Korean Chicken Japchae

cooking-time15 mins cooking-servings4 SERVINGS


  • 1 packet Sadia Helper Cuts Chicken Breast Strips
  • 8 ounces (or 4 servings) sweet potato noodles
  • ½ tsp sesame oil
  • 1 tsp cooking oil
Chicken Marinade:
  • 1 tbsp soy sauce
  • ½ tsp garlic, minced
  • ¼ tsp ground black pepper
  • 1 tsp sesame oil
Sauce Mixture:
  • 4 tbsp soy sauce
  • 2 tsp honey
  • 2 garlic cloves, minced
  • 1 small red pepper, sliced thinly & cut in half
  • 2 medium carrots, peeled & cut into matchsticks
  • 4 large shiitake mushrooms, sliced thinly
  • 1 cup packed fresh spinach
  • ½ tsp sesame oil


  1. Prepare ingredients for marinade and proceed to marinate the chicken for 30 minutes. Set aside.
  2. Bring a large pot of water to a boil over high heat and add the sweet potato noodles. Cook until the noodles are tender, about 7 minutes. 
  3. Drain and rinse the noodles with cold water until they are cool. 
  4. Toss noodles with ½ teaspoon of sesame oil.
  5. In a medium bowl, whisk together ingredients for the sauce mixture.
  6. Heat cooking oil in a large nonstick skillet set over medium-high heat. Add garlic, cook until it browns a little.

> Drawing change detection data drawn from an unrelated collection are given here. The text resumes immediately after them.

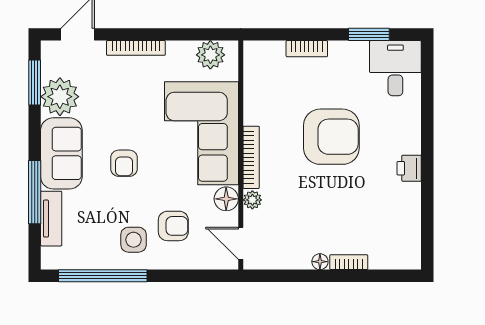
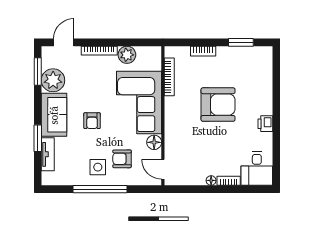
plant: (210, 55) -> (127, 55), moved
desk: (395, 68) -> (257, 168), moved, turned 180
bookcase: (251, 157) -> (169, 77), moved
window: (35, 192) -> (38, 138), width x0.69
plant: (252, 200) -> (170, 143), removed
armchair: (173, 226) -> (122, 159), turned 180
window: (103, 276) -> (100, 189), moved

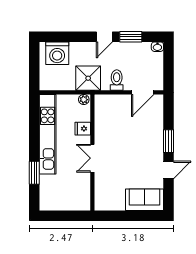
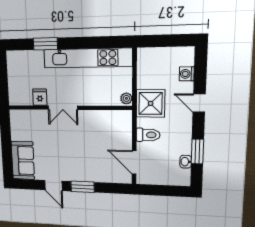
door: (104, 37) -> (199, 103), moved
washbasin: (157, 47) -> (186, 162), moved
washing machine: (57, 53) -> (187, 74), width x0.53, depth x0.53
fridge: (83, 129) -> (40, 97), moved
double door: (92, 158) -> (63, 108), swing flipped

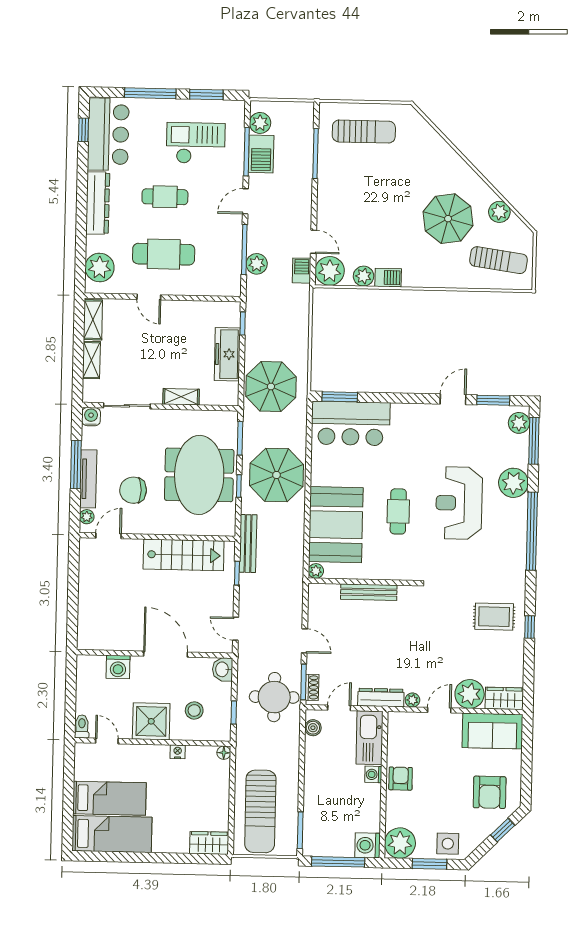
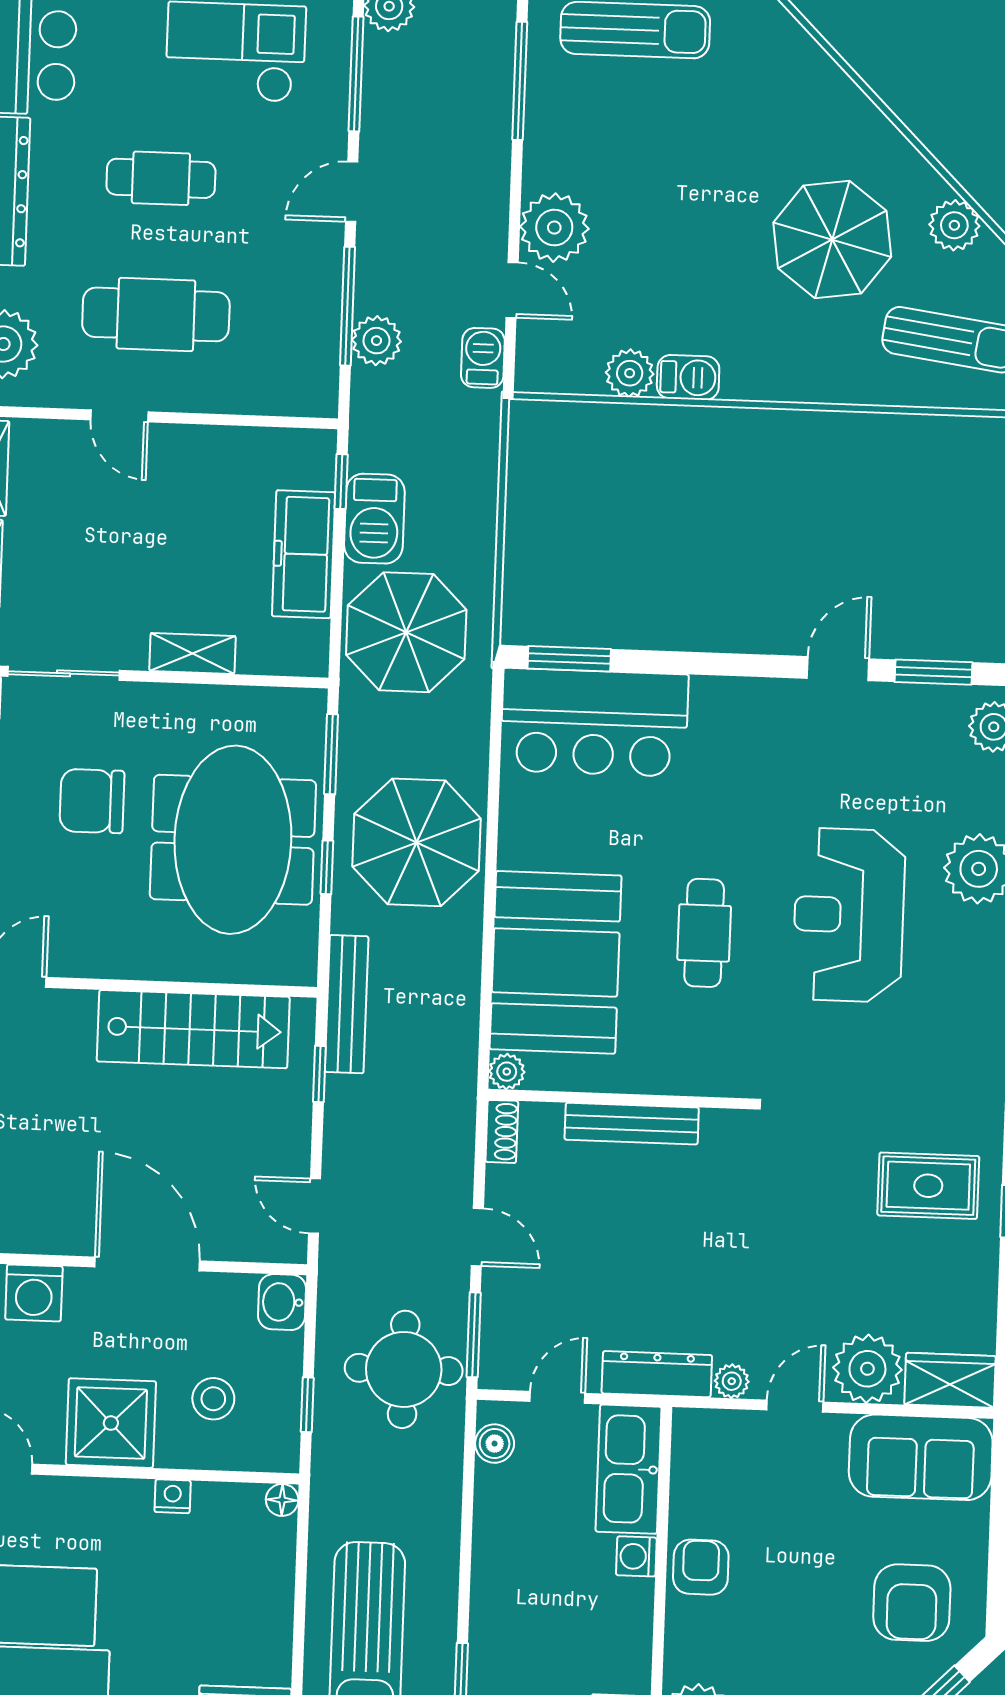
barbecue: (261, 154) -> (374, 519), moved
plant: (330, 271) -> (554, 228), moved
chair: (133, 490) -> (92, 801), moved
shoe rack: (312, 687) -> (502, 1131), moved

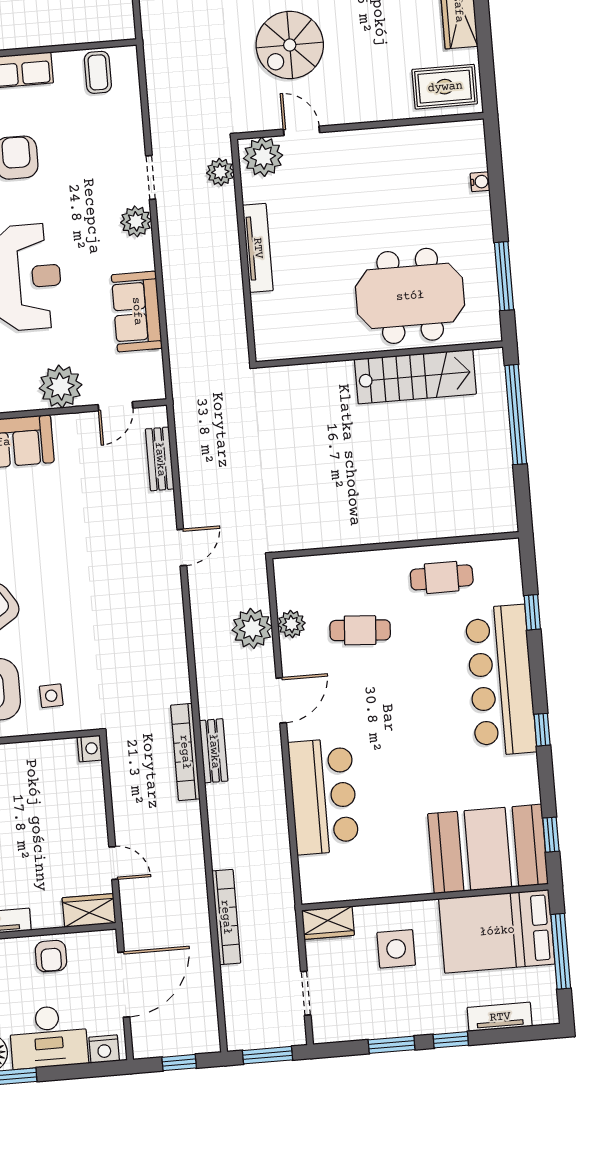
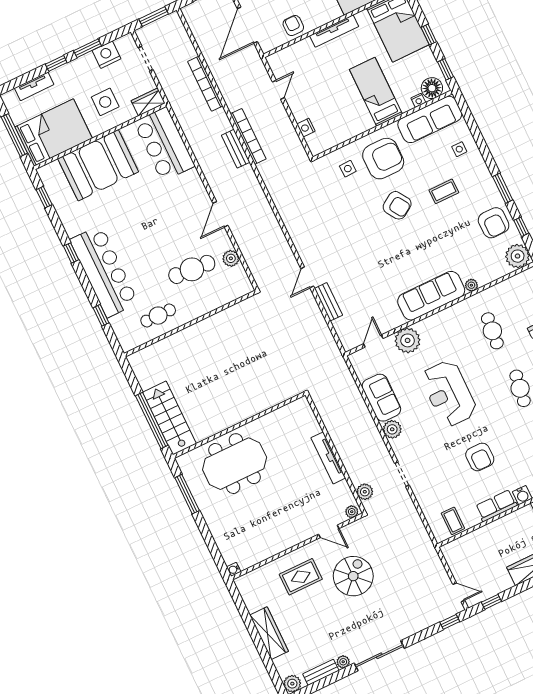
rug: (445, 87) -> (301, 577), moved
plant: (263, 157) -> (352, 512), width x0.53, depth x0.53
water cooler: (480, 182) -> (234, 569), moved
plant: (136, 221) -> (392, 429), moved
stairs: (415, 377) -> (169, 418), moved, turned 90
bench: (160, 459) -> (328, 302), moved
plant: (252, 628) -> (252, 248), removed
cafe table: (360, 630) -> (192, 269), width x1.37, depth x1.35
nightstand: (90, 749) -> (306, 128), moved
bench: (214, 751) -> (236, 149), moved
bookcase: (185, 752) -> (248, 136), moved
bar counter: (324, 796) -> (164, 144), moved
booth: (488, 849) -> (98, 165), moved
door: (114, 863) -> (278, 90), swing flipped
wardrobe: (89, 910) -> (282, 59), removed
nightstand: (365, 1023) -> (107, 55), added

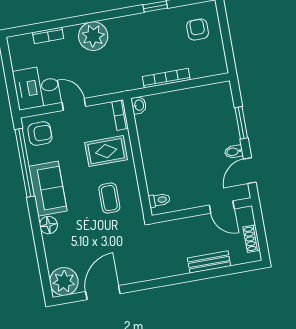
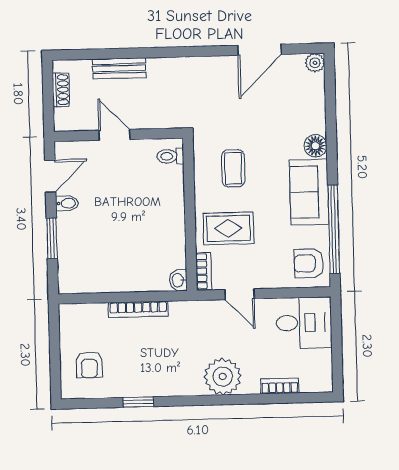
door: (74, 104) -> (239, 294), moved
door: (222, 207) -> (114, 135), moved
plant: (64, 281) -> (315, 63), width x0.53, depth x0.53

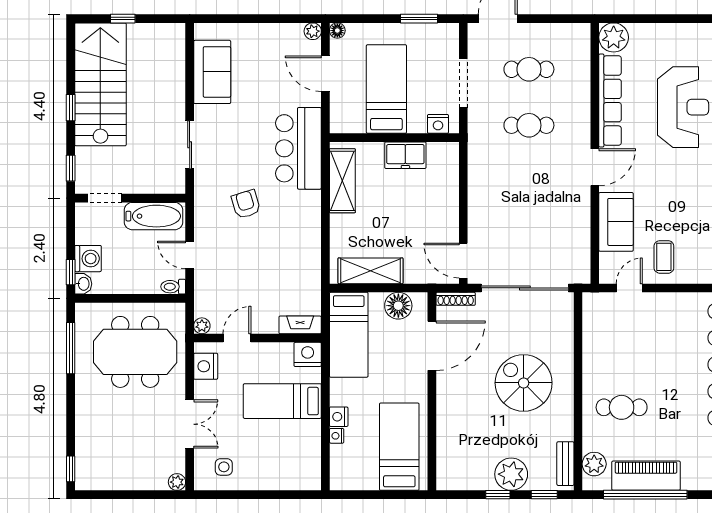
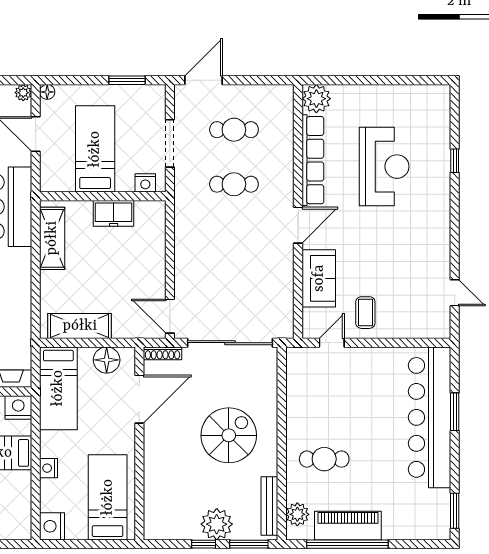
spiral stairs: (524, 383) -> (229, 435), turned 90
nightstand: (337, 436) -> (52, 526), moved, width x1.89, depth x1.79
bench: (565, 464) -> (269, 506), width x1.36
window: (544, 495) -> (249, 544), width x1.50

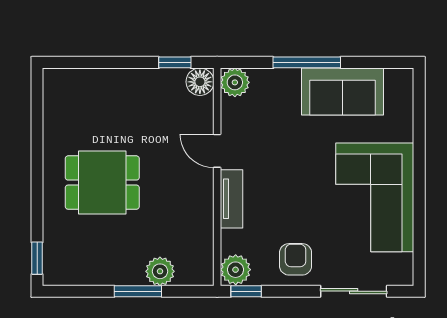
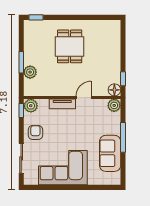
armchair: (296, 259) -> (35, 132), turned -90

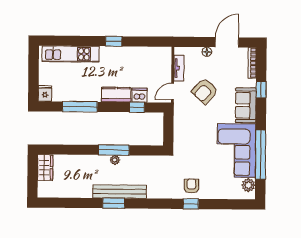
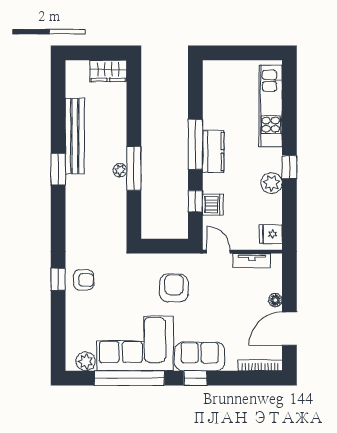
door: (227, 42) -> (289, 329), swing flipped
plant: (125, 54) -> (272, 183), added
window: (261, 90) -> (195, 378), moved
armchair: (205, 91) -> (174, 288), moved, turned 47
fridge: (45, 93) -> (271, 234), moved, turned 180
kitchen counter: (116, 95) -> (213, 152), moved
window: (80, 107) -> (195, 144), moved
bench: (120, 192) -> (75, 136), moved

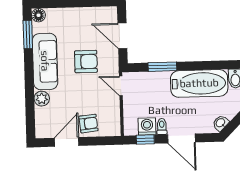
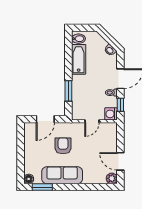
bathtub: (199, 83) -> (79, 59), width x0.73, depth x0.73
door: (121, 86) -> (92, 121), moved
plant: (42, 99) -> (112, 178), moved
armchair: (88, 124) -> (108, 145), removed
washing machine: (147, 126) -> (111, 114), moved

Add the chicken and stir fry for a few minutes until barely cooked through..
  7. Add red pepper, carrots, and mushrooms, and cook for 1-2 minutes. 
  8. Add spinach, and cook until the spinach is just wilted.
  9. Add the cooked noodles, sauce mixture and ½ teaspoon of sesame oil to the skillet and cook. Toss with tongs, until the noodles are heated through, for about 1 minute. Serve hot.